Comitê egípcio proíbe parabenização de Natal e Páscoa entre cristãos
Esta semana, um comitê religioso egípcio, que inclui destacados líderes islamitas, proibiu parabenizações natalinas entre cristãos.
- (Photo: REUTERS/Asmaa Waguih)
O comitê que emitiu a nota é constituído pelo dirigente da Irmandade Muçulmana Jairat al Shater, os xeques salafistas Yasser Burhami e Hazem Abu Ismail, e o clérigo islamita Safuat Higazi.
Os cristãos coptas representam apenas 10% dos mais de 80 milhões de egípcios. Essa pequena população cristã vivem eventos dramáticos, tais como desigualdades em geral quando se trata de educação, oportunidades econômicas e posições do governo.
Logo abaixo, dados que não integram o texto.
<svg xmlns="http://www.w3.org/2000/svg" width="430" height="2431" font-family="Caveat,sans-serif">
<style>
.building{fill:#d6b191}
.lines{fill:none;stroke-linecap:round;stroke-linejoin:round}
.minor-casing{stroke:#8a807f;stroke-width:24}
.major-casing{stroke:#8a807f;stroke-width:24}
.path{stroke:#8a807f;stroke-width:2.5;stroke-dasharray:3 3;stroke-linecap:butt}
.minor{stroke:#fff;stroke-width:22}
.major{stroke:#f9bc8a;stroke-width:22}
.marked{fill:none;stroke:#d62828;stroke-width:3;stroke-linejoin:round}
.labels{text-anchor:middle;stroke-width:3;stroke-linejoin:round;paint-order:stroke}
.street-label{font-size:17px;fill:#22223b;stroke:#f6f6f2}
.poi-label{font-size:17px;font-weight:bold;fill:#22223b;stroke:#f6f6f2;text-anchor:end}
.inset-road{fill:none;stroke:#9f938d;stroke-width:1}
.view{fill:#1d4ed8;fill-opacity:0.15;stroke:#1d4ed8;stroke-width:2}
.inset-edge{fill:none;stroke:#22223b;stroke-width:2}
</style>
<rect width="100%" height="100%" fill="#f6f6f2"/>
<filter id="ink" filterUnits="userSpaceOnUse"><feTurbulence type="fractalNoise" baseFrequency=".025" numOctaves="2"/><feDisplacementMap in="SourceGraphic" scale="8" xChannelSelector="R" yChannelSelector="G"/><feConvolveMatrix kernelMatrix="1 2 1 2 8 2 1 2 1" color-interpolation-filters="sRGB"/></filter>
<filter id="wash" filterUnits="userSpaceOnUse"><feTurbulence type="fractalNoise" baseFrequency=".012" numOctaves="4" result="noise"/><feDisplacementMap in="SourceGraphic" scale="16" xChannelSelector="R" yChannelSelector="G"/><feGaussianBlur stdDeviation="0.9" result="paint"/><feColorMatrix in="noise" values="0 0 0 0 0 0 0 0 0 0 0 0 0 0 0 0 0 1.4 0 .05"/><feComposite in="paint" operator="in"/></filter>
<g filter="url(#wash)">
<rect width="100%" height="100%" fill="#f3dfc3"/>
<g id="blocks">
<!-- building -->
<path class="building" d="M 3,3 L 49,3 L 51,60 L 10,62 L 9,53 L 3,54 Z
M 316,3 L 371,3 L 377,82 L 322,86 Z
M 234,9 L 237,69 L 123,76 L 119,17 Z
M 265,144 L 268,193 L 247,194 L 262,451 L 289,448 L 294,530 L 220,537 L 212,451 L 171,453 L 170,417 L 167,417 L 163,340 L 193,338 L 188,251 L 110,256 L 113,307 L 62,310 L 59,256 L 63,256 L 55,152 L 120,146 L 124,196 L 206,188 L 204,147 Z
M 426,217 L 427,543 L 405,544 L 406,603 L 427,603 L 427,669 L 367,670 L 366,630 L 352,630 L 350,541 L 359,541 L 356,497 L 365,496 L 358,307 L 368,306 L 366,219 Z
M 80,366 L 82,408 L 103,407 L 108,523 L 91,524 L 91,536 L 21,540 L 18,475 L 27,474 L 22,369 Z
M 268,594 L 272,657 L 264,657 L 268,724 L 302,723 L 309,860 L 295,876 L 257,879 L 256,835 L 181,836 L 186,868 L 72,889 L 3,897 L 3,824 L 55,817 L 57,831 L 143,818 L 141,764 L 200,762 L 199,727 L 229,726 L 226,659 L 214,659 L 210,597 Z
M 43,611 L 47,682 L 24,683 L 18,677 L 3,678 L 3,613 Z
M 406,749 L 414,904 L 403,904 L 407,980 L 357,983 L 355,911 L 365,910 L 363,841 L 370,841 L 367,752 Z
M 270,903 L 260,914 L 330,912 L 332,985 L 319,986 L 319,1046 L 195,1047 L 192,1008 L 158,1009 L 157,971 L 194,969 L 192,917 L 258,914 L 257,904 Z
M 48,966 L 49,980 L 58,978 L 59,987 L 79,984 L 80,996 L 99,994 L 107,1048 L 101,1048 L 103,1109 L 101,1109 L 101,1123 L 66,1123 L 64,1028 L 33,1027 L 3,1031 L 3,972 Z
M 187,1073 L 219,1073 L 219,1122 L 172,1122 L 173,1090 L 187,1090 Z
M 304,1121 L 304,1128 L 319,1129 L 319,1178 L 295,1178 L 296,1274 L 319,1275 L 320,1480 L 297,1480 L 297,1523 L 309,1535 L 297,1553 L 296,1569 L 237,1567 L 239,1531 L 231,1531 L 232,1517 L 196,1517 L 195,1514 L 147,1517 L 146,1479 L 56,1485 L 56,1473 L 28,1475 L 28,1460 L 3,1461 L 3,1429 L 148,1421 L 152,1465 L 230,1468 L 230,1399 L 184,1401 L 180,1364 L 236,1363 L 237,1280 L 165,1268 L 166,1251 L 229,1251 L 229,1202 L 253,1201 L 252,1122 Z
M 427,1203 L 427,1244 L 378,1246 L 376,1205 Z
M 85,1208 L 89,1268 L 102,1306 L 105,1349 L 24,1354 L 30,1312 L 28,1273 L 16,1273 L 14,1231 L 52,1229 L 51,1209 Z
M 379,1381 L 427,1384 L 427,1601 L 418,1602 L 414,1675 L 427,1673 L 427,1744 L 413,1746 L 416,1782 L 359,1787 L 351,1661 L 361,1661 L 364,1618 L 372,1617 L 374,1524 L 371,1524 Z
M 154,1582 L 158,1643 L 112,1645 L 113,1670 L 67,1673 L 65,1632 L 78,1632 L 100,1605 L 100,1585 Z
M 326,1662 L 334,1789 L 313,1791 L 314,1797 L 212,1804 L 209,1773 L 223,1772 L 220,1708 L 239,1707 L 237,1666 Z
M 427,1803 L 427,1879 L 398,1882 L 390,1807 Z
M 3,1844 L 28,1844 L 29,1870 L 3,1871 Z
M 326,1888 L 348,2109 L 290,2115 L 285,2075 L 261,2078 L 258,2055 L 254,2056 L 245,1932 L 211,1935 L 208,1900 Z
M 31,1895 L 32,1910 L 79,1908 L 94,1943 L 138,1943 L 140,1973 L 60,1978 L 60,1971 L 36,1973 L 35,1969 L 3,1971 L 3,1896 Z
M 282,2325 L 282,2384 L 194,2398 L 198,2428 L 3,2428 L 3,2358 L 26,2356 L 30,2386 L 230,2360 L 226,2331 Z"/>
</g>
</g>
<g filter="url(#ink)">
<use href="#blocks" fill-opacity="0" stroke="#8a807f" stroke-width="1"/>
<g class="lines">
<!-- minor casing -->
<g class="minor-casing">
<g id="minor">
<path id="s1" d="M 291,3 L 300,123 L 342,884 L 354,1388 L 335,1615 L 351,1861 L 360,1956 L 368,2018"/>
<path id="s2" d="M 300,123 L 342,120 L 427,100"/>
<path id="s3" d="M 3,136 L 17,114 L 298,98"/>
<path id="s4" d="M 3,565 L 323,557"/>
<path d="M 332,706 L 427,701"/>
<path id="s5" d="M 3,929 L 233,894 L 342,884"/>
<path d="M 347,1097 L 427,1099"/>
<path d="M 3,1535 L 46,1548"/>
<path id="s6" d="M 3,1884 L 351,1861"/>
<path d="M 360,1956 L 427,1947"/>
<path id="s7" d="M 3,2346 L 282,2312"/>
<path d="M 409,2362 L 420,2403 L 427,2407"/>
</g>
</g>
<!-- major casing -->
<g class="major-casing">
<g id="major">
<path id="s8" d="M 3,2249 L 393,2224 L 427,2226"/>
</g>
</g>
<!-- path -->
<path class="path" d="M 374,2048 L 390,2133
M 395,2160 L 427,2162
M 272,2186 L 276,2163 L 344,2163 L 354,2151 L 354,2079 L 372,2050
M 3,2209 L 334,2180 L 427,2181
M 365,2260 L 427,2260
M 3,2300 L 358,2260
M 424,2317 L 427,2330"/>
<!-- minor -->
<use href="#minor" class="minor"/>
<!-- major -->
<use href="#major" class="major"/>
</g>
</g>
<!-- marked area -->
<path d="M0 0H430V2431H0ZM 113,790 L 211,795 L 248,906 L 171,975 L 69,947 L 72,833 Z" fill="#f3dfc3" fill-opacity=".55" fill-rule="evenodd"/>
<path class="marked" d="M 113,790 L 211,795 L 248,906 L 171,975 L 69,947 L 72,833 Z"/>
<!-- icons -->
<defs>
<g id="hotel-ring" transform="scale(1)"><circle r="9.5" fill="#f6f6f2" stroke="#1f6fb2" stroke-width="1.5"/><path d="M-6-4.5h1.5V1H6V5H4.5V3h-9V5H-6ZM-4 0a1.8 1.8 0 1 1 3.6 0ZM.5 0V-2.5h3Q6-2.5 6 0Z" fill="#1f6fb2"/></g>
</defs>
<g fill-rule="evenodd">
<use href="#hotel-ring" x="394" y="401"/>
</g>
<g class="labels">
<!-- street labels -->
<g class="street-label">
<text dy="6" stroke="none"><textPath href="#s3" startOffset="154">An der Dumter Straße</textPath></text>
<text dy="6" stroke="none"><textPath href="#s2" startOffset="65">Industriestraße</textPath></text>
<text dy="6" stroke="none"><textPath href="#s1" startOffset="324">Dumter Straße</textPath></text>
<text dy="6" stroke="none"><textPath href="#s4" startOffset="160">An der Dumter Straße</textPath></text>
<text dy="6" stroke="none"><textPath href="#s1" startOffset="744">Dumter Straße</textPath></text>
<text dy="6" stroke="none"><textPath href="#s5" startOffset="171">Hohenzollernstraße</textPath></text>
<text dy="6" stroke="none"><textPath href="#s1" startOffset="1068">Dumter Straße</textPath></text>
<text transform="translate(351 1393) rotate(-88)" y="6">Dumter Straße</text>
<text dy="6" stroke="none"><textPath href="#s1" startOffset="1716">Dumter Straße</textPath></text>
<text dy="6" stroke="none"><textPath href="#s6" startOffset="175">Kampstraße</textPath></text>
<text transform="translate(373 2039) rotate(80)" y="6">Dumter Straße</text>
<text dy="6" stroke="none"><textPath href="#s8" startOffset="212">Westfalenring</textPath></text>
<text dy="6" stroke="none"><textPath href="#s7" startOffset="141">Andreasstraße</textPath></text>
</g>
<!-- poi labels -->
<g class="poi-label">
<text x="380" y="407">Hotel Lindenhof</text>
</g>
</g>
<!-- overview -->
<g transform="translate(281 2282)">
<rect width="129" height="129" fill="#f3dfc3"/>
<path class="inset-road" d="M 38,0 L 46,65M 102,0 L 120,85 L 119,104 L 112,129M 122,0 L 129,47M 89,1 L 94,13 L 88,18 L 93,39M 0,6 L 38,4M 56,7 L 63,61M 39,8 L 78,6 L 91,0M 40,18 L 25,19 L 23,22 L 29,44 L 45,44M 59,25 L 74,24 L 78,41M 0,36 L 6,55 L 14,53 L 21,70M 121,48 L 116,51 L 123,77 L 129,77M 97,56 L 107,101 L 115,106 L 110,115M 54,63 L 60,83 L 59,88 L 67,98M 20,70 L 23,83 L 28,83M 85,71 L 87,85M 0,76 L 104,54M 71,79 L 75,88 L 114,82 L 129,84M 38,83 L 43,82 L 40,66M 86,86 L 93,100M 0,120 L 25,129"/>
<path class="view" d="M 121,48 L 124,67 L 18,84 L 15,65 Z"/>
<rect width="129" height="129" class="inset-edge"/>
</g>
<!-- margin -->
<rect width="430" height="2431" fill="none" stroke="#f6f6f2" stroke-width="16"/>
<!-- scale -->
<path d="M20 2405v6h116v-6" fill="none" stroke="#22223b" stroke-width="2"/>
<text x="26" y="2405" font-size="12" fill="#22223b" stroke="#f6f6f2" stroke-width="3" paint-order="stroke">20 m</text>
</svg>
Em outros países de maioria islâmica, os ataques aos cristãos têm sido declarados e explícitos.
Esta
semana no Iraque, o aiatolá Ahmad Al Baghdadi Al Hassani chocou os
pertencentes às minorias religiosas do país ao declarar que eles tem que
“converter-se ao islamismo, ou morrer”, durante uma entrevista a um programa de TV.
O líder religioso afirmou isso como alternativas para que eles continuem no país.O aiatolá ainda afirmou que raptar e estuprar esposas e filhas de pessoas de religiões diferentes das suas, seria algo aceitável em sua concepção, de acordo com o The Blaze.
Frente a tal cenário, o papa Bento XVI declarou em um discurso que a igreja deve “apoiar” e “encorajar” todos os cristãos perseguidos no mundo.
O papa mencionou os novos ataques contra igrejas na Nigéria, onde atiradores mataram seis pessoas que faziam celebração de Natal em uma igreja evangélica.
O Para ainda ressaltou que “os crentes chamados a dar testemunho em circunstâncias difíceis e perigosas não serão abandonados por Deus, nem deixados indefesos”.